Милейший консул вручил мне кипу анкет на предмет внесения в них огромного количества сведений, касающихся не только меня, но и моих родственников со стороны матери и отца, включая бабушек и дедушек. Надо сказать, что мои ответы были совершенно фантастическими, поскольку я не помнил дат рождения и смерти целого ряда родственников, а иной раз и их фамилий! Я писал все, что мне приходило в голову. Взяв документы, консул сказал, что отправит их дипломатической почтой в Мадрид и надеется получить ответ в пределах десяти дней. Что и произошло. Испанское Министерство Иностранных Дел, ознакомившись с моими анкетами, сочло возможным выслать мне въездную визу, и через несколько дней я благополучно приземлился в Мадридском аэропорту “Барахас”.

В таможенном зале – огромный портрет генералиссимуса Франсиско Франко. Он сурово и величественно взирает на прибывших. Таможенник в шикарном мундире с аксельбантами. “Откройте этот чемодан”. Достаю из кармана ключ. “Хорошо, не надо, откройте теперь вот этот”. Достаю другой ключ. “Хорошо, не надо”. И так четыре раза! Гостиница “Лус Паласио”, неподалеку от площади Сибелес в центре Мадрида. Прошу портье: “Будьте любезны, соедините меня с Москвой”. Крайнее недоумение: “К сожалению, сеньор, это абсолютно невозможно, мы находимся с СССР в состоянии войны...” Оказывается, юридически никто не оформлял окончание военных действий 1 апреля 1939 года! Оно в принципе осталось “первоапрельской шуткой”! Перепуганный портье в конце концов с трудом согласился на отправку телеграммы “в стан противника”, предварительно проконсультировавшись “с кем следует” по телефону...

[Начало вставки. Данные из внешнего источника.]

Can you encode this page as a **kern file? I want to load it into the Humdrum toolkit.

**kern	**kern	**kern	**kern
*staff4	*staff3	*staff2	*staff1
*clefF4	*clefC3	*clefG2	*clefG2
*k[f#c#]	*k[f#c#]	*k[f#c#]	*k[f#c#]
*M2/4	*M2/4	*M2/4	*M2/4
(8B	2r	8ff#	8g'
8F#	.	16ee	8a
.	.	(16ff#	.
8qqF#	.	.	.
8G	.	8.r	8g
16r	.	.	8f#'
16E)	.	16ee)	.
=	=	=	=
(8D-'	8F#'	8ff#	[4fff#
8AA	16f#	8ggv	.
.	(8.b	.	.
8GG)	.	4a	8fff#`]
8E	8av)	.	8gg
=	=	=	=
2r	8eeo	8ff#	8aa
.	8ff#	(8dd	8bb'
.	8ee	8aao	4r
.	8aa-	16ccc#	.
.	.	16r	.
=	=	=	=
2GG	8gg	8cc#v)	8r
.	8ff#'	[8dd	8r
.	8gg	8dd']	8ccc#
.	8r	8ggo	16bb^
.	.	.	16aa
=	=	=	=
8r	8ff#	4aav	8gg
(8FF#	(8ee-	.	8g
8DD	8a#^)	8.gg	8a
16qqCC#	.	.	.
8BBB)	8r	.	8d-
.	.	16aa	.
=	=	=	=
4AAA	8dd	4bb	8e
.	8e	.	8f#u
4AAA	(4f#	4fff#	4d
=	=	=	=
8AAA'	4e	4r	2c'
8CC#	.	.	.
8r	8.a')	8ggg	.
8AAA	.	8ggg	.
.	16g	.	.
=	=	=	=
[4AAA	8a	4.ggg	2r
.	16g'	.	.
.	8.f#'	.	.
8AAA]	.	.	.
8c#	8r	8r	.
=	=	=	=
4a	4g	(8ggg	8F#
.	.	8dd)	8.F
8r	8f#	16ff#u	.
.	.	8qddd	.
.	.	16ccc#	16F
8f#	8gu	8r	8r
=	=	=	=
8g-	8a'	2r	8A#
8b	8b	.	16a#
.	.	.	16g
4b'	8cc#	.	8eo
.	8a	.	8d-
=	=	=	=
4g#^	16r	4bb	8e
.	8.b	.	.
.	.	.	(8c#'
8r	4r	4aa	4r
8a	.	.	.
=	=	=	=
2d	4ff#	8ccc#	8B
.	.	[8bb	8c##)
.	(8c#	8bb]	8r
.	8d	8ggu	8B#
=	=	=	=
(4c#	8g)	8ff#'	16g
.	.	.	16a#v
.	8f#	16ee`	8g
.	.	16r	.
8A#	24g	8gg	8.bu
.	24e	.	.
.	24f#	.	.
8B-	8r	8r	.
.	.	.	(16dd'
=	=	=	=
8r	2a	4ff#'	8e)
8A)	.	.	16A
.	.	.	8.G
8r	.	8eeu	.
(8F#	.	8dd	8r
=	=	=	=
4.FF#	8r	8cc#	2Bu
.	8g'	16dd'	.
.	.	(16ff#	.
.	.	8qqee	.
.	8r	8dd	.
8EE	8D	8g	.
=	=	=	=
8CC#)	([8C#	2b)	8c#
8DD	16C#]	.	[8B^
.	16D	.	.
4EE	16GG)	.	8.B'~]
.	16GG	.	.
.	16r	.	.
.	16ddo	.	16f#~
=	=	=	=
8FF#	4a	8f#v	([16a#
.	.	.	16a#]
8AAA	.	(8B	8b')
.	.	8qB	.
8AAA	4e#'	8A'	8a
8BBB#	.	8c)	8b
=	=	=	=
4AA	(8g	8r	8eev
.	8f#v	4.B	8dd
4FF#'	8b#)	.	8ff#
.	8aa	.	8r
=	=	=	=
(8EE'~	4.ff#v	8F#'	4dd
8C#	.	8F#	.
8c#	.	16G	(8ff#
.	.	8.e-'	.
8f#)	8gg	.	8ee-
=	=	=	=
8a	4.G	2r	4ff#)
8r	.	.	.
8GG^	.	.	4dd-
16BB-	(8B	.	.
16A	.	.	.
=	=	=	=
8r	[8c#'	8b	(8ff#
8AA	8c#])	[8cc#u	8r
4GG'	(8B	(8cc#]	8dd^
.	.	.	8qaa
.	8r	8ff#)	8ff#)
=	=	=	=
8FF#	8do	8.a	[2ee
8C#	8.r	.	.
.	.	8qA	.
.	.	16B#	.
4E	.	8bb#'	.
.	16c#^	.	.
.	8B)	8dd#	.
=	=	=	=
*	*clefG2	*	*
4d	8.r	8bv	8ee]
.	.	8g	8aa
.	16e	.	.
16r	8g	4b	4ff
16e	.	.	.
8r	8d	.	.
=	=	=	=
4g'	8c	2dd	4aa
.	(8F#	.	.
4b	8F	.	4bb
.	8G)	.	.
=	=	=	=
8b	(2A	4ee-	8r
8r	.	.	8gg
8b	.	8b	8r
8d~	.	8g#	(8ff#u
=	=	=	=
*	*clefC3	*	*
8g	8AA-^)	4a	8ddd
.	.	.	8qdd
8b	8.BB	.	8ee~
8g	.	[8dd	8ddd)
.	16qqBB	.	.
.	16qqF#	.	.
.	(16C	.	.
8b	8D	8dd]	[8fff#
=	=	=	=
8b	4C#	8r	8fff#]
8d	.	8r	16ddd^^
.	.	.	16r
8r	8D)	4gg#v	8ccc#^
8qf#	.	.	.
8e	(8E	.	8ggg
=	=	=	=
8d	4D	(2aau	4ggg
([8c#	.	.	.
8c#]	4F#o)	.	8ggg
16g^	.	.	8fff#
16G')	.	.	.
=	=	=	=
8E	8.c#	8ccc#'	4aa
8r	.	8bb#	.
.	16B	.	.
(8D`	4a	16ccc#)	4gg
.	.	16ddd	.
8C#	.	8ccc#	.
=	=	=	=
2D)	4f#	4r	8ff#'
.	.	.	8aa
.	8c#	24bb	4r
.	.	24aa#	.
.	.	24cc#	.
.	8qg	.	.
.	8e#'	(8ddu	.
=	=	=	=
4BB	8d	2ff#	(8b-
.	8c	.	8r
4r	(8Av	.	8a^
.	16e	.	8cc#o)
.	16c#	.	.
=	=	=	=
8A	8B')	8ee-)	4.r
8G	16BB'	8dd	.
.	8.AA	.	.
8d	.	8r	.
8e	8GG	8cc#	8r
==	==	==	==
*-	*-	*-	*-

На следующий день я поехал на репетицию: мне предстояло сыграть программу, включавшую в себя симфонию Чайковского “Манфред” с оркестром Испанского радио. Собственно говоря, в Мадрид меня пригласил Игорь Борисович Маркевич, когда давал в Москве мастер-классы, дирижировал “Весной священной” Стравинского и был гостем в моем доме. Он тогда руководил Оркестром Испанского Радио и охарактеризовал его мне как один из лучших в Европе. Именно поэтому я и включил в программу “Манфред” – пьесу очень трудную. К моему ужасу, после попытки сыграть первые две страницы, я понял, что об исполнении “Манфреда” не может быть и речи! Оркестр на деле оказался не “одним из лучших в Европе”, а “одним из худших”. Когда я предложил заменить “Манфред” на что-нибудь другое, никто особенно не расстроился, а, скорее, наоборот...

“Принесите мне, пожалуйста, каталог вашей нотной библиотеки, – сказал я директору оркестра, – будем отталкиваться от реального наличия нот”. Из всего каталога оказалось возможным выбрать “Прелюды” Листа, “Ночь на Лысой Горе” Мусоргского и “Неоконченную симфонию” Шуберта. “Теперь хорошо бы было найти какого-нибудь солиста – робко сказал я, – пианиста, скрипача, виолончелиста...” “Сейчас в Мадриде никаких солистов нет”, – последовал ответ.

“Ну, тогда, может быть, певец или певица с оперными ариями?”

“В Мадриде нет оперного театра”.

“Тогда, на худой конец, кто-нибудь из духовиков, солистов оркестра?”

“Да, это возможно, мы можем предложить вам нашего первого гобоиста сеньора Сальваторе Тудэла, он сможет сыграть Концерт для гобоя Чимарозы”.

Так и сложилась невообразимая программа :

Шуберт – “Неоконченная симфония”
Чимароза – Концерт для гобоя
Мусоргский – “Ночь на Лысой Горе”
Лист – “Прелюды”.

Должен добавить, что во время репетиций простенького концерта Чимарозы первые скрипачи просили ряд эпизодов играть на октаву ниже по причине “неисполнимости” оригинала – слишком высоко!

Что-что, а успех концерта был огромный. Зал был переполнен. Не успели растаять последние такты шубертовской симфонии, как раздался гром аплодисментов и крики “браво” такой интенсивности, каких удостаивается разве что тореадор, элегантнейшим образом заколовший быка на корриде.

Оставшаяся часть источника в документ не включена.